_WORK ITEM:_
Give back only the lines in the records below from the one with "expression analysis of" to the one with "immunohistochemistry histopathology image", both inclusive, word for word.

Entries taken from a collection
+-------+
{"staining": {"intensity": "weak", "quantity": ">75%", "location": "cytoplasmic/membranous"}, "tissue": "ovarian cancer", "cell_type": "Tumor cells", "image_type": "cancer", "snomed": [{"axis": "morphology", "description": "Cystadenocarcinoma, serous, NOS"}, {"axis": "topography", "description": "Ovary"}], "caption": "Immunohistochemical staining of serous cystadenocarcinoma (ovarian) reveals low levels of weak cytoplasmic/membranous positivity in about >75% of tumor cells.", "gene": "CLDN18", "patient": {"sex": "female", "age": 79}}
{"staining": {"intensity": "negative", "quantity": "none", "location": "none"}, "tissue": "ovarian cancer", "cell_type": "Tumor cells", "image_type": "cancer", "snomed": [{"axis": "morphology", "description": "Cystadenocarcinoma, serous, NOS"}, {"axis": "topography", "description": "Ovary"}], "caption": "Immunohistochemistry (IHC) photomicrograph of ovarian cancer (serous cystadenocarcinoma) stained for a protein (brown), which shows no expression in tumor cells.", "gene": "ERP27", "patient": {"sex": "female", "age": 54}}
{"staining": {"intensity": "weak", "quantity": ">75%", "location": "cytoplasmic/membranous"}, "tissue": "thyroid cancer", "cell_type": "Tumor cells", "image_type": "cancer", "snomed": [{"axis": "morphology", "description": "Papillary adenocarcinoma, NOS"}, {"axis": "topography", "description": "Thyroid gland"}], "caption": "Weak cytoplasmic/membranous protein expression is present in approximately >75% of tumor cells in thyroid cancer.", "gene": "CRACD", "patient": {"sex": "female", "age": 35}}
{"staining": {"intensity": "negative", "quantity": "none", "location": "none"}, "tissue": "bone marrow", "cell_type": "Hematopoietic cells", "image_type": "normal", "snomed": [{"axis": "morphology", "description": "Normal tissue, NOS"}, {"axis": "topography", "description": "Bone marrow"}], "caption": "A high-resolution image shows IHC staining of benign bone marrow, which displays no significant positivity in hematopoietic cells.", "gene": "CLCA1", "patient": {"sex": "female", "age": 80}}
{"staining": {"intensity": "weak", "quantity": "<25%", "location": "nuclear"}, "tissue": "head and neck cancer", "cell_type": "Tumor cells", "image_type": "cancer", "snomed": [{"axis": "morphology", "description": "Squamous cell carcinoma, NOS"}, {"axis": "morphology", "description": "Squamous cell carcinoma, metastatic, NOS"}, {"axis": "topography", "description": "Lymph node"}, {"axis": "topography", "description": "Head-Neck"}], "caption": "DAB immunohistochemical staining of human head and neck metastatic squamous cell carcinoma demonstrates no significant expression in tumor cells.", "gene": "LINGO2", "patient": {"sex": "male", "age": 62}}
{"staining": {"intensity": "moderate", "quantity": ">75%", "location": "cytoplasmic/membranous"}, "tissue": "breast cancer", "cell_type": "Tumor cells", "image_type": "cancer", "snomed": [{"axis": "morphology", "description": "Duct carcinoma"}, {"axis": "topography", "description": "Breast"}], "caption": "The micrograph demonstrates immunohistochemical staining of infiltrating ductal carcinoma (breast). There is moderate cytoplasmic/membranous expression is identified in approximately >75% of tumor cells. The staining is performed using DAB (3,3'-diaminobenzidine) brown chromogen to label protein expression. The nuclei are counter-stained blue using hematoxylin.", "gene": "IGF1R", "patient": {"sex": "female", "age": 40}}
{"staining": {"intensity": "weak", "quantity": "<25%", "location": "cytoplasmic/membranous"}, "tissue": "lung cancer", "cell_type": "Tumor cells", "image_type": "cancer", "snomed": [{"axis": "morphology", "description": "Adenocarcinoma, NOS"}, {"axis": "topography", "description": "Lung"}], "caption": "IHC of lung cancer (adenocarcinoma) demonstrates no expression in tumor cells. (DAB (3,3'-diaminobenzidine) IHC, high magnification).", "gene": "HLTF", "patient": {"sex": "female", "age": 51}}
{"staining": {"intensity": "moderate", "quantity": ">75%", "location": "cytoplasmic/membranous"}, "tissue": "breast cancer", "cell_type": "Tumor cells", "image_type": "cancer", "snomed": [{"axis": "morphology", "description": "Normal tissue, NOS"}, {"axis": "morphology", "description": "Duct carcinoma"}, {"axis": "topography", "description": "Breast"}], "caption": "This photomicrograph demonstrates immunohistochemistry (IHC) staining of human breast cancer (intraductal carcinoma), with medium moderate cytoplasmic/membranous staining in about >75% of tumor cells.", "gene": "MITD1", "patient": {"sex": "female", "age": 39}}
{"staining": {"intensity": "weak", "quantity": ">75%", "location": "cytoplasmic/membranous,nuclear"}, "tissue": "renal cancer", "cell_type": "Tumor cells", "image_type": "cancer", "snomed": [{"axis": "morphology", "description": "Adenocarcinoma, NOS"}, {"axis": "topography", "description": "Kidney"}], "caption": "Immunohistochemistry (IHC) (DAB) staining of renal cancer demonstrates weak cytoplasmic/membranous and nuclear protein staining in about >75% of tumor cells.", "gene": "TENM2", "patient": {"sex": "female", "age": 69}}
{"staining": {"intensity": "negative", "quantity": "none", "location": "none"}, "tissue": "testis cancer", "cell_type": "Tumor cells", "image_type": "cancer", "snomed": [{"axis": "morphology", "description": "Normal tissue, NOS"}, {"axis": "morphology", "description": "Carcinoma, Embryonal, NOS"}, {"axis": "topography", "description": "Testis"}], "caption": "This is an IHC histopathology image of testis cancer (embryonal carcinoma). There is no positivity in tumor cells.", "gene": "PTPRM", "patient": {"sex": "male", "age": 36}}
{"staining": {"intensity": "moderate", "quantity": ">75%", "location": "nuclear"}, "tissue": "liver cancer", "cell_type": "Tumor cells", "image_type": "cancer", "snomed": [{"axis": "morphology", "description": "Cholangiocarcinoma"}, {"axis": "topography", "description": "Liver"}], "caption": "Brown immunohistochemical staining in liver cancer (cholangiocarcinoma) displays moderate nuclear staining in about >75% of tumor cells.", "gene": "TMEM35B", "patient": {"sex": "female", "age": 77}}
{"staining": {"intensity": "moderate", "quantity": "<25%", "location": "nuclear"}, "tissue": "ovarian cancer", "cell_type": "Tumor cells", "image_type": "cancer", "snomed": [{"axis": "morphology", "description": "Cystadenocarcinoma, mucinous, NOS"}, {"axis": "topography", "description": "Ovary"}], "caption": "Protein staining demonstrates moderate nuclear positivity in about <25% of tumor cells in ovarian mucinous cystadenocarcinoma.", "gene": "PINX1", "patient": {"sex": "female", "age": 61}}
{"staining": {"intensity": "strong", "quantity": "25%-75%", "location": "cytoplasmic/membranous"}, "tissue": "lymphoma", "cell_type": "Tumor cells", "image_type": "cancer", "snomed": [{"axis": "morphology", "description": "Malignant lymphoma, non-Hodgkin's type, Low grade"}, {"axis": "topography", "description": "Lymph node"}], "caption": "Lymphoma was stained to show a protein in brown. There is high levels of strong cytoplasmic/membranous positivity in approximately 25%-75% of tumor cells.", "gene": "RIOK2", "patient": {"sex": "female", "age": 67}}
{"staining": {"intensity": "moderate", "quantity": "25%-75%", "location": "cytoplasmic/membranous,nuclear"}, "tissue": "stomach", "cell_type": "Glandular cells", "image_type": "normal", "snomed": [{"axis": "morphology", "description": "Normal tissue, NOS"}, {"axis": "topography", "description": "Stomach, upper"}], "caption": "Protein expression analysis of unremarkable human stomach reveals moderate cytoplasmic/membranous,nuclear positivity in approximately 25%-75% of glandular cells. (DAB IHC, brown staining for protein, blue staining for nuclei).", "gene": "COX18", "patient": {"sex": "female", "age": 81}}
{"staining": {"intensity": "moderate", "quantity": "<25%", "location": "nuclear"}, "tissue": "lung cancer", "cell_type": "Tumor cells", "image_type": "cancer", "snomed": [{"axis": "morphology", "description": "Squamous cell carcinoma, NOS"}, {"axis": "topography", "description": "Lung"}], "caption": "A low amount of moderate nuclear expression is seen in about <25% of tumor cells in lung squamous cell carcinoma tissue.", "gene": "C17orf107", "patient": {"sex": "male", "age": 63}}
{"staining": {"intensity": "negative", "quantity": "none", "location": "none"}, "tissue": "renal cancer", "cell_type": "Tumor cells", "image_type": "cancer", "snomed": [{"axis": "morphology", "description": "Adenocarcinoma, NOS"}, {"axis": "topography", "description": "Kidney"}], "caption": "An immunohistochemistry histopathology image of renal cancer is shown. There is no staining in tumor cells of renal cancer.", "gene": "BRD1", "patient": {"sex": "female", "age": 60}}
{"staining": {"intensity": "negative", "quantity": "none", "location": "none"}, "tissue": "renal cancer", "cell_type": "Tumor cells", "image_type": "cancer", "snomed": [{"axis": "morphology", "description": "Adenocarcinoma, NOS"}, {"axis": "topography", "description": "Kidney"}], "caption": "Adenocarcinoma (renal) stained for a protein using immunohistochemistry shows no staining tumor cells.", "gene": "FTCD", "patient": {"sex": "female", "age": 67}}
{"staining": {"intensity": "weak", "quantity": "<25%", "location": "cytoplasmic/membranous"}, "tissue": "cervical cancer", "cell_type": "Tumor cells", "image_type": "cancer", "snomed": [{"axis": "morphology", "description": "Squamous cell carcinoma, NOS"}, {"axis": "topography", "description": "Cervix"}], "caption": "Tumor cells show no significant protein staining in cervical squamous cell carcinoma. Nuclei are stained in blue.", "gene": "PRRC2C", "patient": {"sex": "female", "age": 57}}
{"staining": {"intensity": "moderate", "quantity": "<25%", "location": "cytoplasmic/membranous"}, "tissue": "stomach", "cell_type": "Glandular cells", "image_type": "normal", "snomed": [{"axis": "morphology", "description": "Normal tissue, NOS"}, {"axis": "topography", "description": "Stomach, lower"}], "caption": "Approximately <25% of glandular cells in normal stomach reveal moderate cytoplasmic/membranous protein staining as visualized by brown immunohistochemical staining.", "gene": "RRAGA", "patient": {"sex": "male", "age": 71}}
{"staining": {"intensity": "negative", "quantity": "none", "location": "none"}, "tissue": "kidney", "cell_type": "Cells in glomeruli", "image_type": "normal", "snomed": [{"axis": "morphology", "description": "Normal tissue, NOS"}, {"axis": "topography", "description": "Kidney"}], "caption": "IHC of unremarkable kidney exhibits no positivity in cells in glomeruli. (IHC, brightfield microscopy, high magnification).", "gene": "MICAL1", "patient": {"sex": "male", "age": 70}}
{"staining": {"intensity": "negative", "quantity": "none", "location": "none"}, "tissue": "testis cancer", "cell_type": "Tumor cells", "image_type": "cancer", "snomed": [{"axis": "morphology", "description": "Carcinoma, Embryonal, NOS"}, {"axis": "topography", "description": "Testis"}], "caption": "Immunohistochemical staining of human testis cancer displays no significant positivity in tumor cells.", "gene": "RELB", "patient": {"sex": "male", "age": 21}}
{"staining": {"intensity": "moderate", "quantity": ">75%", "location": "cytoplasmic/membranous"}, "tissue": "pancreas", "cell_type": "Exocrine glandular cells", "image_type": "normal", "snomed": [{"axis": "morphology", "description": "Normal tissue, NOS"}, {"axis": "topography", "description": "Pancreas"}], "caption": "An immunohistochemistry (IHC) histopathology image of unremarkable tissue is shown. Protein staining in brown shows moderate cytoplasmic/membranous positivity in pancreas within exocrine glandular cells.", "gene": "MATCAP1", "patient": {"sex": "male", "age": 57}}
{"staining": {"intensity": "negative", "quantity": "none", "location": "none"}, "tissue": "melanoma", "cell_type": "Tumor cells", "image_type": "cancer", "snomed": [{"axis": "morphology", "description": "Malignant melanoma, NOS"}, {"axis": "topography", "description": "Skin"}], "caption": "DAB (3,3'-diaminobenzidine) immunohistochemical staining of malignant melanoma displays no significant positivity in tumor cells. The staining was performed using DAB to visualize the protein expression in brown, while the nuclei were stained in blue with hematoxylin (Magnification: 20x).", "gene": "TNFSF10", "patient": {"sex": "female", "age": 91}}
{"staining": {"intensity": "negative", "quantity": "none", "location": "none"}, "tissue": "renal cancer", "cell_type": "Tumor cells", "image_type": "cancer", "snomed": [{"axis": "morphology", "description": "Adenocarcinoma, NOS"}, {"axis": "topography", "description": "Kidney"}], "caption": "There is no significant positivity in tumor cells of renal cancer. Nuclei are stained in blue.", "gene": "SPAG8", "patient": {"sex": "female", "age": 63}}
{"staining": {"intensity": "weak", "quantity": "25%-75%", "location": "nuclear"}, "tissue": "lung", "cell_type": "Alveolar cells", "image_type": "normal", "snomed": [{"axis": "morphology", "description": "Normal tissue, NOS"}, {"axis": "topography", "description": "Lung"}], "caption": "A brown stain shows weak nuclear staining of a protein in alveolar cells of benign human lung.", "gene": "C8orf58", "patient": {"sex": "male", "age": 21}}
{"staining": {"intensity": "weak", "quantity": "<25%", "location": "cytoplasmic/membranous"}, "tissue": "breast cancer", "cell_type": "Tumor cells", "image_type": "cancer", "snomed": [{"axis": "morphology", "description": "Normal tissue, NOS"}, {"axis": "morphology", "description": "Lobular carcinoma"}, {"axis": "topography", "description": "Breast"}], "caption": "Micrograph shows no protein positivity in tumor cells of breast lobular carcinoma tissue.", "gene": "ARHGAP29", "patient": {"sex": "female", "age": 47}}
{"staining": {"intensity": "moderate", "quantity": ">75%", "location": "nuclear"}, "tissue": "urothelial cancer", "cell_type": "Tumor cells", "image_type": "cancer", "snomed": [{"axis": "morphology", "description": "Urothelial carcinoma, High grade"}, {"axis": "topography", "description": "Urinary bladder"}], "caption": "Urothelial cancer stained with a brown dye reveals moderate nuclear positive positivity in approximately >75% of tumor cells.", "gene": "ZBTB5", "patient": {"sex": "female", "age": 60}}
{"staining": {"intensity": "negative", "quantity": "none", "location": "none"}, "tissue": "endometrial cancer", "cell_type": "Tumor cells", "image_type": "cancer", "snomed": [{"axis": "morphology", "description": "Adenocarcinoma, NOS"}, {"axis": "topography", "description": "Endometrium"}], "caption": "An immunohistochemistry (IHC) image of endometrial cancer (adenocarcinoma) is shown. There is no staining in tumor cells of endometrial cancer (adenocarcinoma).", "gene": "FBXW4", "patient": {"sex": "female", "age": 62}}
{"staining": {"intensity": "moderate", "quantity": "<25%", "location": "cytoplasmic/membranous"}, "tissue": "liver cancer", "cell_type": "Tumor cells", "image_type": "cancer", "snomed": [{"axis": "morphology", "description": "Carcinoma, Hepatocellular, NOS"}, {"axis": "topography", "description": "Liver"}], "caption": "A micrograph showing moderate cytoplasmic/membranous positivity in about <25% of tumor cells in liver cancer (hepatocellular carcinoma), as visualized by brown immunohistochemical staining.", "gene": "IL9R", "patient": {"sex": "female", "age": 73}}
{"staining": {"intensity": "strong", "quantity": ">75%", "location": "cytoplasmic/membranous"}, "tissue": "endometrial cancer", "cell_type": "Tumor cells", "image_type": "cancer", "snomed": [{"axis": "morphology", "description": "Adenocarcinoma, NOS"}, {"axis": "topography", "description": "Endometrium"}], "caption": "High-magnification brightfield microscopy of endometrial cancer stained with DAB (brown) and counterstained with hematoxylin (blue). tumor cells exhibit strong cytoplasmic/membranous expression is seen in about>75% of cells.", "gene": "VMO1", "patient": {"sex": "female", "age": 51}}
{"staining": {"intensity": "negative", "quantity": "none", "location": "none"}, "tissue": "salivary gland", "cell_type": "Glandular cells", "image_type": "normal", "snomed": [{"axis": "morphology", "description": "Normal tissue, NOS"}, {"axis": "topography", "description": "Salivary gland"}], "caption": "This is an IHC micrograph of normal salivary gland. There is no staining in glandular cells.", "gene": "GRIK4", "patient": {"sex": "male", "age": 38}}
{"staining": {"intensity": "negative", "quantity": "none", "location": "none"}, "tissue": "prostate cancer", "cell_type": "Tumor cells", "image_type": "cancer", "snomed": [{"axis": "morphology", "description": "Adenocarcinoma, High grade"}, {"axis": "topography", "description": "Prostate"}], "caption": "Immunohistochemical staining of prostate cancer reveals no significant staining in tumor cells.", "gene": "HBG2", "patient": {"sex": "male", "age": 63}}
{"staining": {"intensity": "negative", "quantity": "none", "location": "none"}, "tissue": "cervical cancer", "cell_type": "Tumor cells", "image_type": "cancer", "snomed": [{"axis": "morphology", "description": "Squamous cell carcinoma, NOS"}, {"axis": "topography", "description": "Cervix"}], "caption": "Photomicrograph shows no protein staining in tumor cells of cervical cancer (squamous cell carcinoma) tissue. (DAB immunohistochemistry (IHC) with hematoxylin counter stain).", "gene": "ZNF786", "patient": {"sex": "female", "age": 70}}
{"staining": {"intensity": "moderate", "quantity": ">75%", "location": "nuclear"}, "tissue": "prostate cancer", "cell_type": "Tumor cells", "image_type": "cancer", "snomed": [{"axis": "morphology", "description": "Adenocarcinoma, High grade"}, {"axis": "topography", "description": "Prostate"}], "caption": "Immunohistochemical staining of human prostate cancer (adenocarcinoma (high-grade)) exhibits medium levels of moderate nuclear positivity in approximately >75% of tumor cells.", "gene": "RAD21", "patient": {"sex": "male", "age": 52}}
+-------+
_OUTPUT FOR THIS TASK:_
{"staining": {"intensity": "moderate", "quantity": "25%-75%", "location": "cytoplasmic/membranous,nuclear"}, "tissue": "stomach", "cell_type": "Glandular cells", "image_type": "normal", "snomed": [{"axis": "morphology", "description": "Normal tissue, NOS"}, {"axis": "topography", "description": "Stomach, upper"}], "caption": "Protein expression analysis of unremarkable human stomach reveals moderate cytoplasmic/membranous,nuclear positivity in approximately 25%-75% of glandular cells. (DAB IHC, brown staining for protein, blue staining for nuclei).", "gene": "COX18", "patient": {"sex": "female", "age": 81}}
{"staining": {"intensity": "moderate", "quantity": "<25%", "location": "nuclear"}, "tissue": "lung cancer", "cell_type": "Tumor cells", "image_type": "cancer", "snomed": [{"axis": "morphology", "description": "Squamous cell carcinoma, NOS"}, {"axis": "topography", "description": "Lung"}], "caption": "A low amount of moderate nuclear expression is seen in about <25% of tumor cells in lung squamous cell carcinoma tissue.", "gene": "C17orf107", "patient": {"sex": "male", "age": 63}}
{"staining": {"intensity": "negative", "quantity": "none", "location": "none"}, "tissue": "renal cancer", "cell_type": "Tumor cells", "image_type": "cancer", "snomed": [{"axis": "morphology", "description": "Adenocarcinoma, NOS"}, {"axis": "topography", "description": "Kidney"}], "caption": "An immunohistochemistry histopathology image of renal cancer is shown. There is no staining in tumor cells of renal cancer.", "gene": "BRD1", "patient": {"sex": "female", "age": 60}}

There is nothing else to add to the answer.